Beebe Medical Center President Jeff Fried said the hospital sets high goals. “That's why we're exceptional,” he said. “And it's the people who work here on the front lines and their ideas that let us score so well in independent reviews.” Fried said Healthgrades, a national hospital rating firm headquartered in Denver, awarded Beebe more five-star ratings in the past 12 months for various departments and procedures than were awarded to any other hospital in Delaware.

More evidence of the level of day-in and day-out activity at Beebe surfaced during the banquet. Andrea Newberry, in charge of outpatient scheduling for the medical center, said her department receives an average of 300 calls per day for services, 7,000 per month.

Jerry Smith, in charge of central purchasing for the center, said his department handles about 17,000 transactions per month, 200,000 per year. “We often tell hospital employees, if you used something in the hospital today, we're the ones who ordered it. Our job is to have the right products in the right place at the right time.”

Wettest October ever for Delaware

Jeff Masters, founder of the Wunderground weather site, writes a regular blog that is very informative.
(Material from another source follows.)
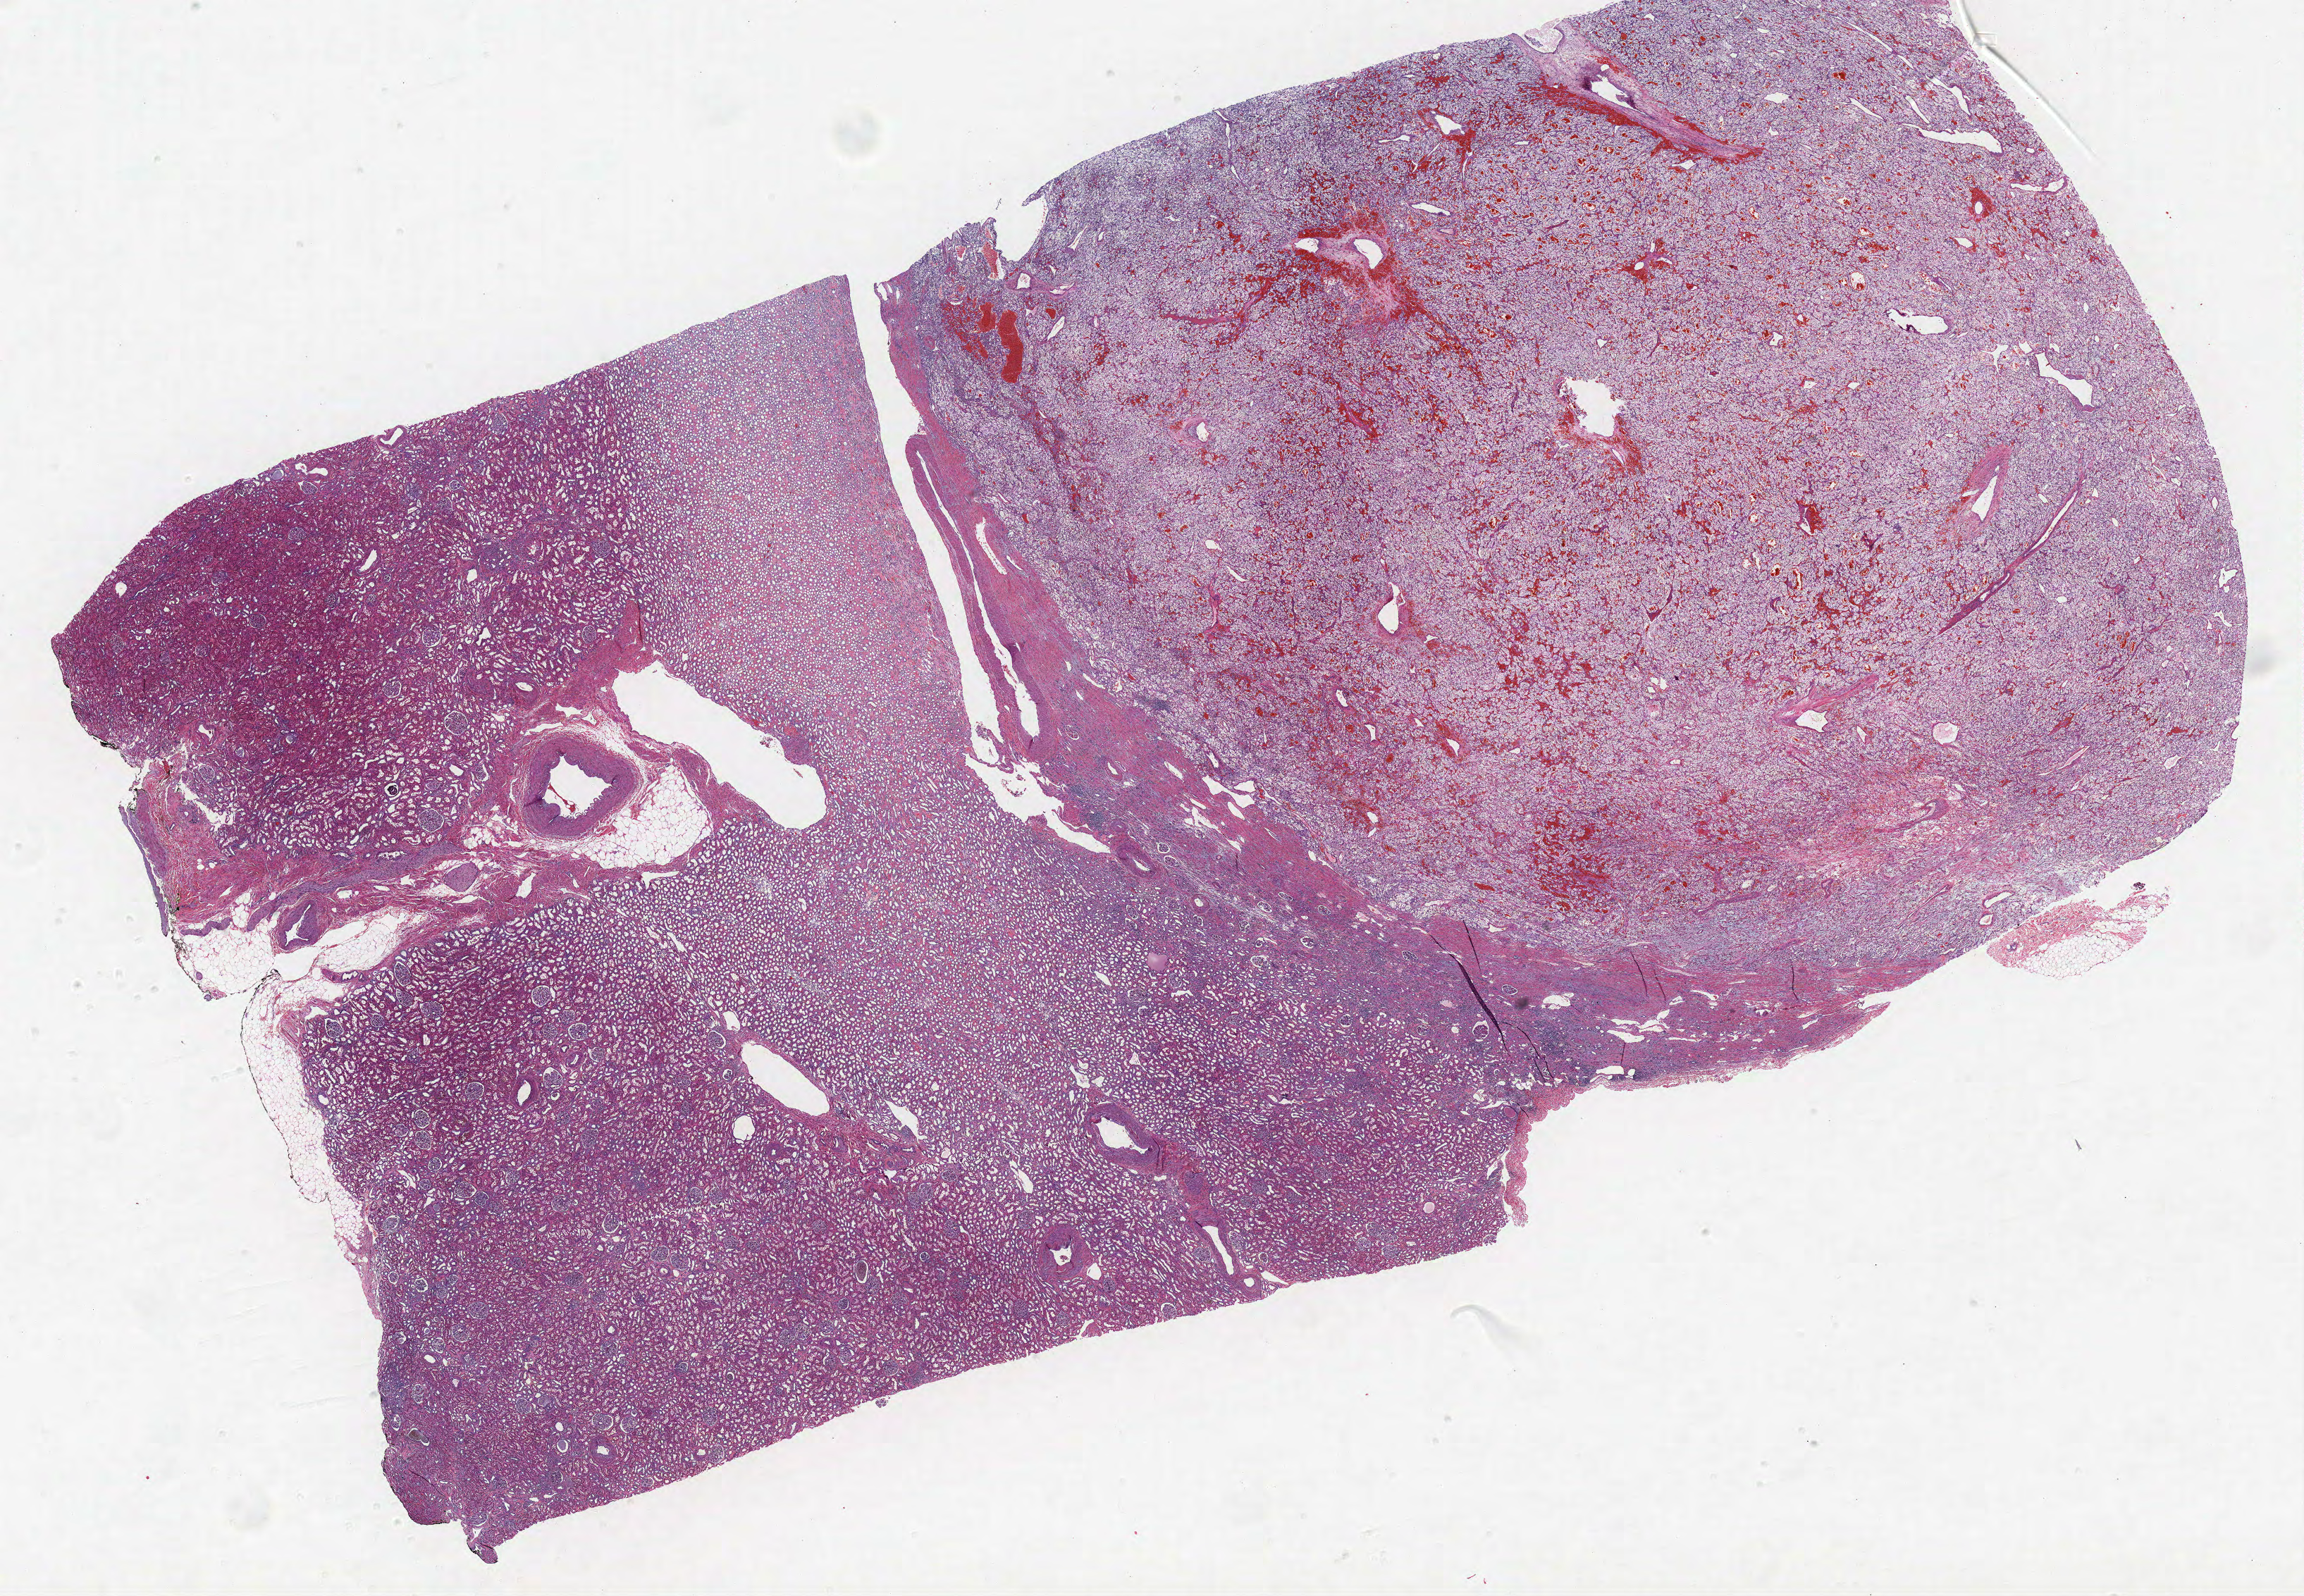
H&E whole-slide image, shown as a low-resolution overview of the whole scanned area (about 26.1 x 18.1 mm, acquisition: 40x scan). Formalin-fixed paraffin-embedded (FFPE) diagnostic section. Kidney, primary tumour sample. Male, age 75 years at initial diagnosis. Histologic grade: G2 (moderately differentiated).
AJCC pathologic stage: I. Diagnosis: Clear cell adenocarcinoma, NOS. Laterality: left.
In his blog last Friday, Masters reported that October 2012 was the wettest October on record for Delaware. That followed one of the hottest summers on record for the whole country which, he said, will ultimately make 2012 one of the hottest years on record. In Sussex County, largely due to Superstorm Sandy, total rainfall for the month, recorded in Georgetown, was 5.83 inches. As much as that was, we are still about 10 inches of rainfall behind normal for this time of the year.

A pair of dedicated Rotarians

Jim Gullborg and Paul Abrams, both of Broomall, Pa., attended the Lewes-Rehoboth Rotary meeting at Irish Eyes in Lewes last Monday night. You'd be hard-pressed to find two people more dedicated to this service organization that meets weekly, with a few holiday exceptions. Gullborg, 87, has recorded perfect attendance - at his own club's meetings and with other clubs across the country - for 60 years. Abrams, 75, has perfect attendance for the past 35 years. “I keep trying to catch him,” said Abrams, who has attended meetings in locations as far away as Lithuania to keep his streak alive.

Gullborg said he has attended meetings as far away as Pearl Harbor. “The most interesting was one in Manhattan,” said Gullborg.

“There were so many people there involved with the United Nations, I was the only American at the table.”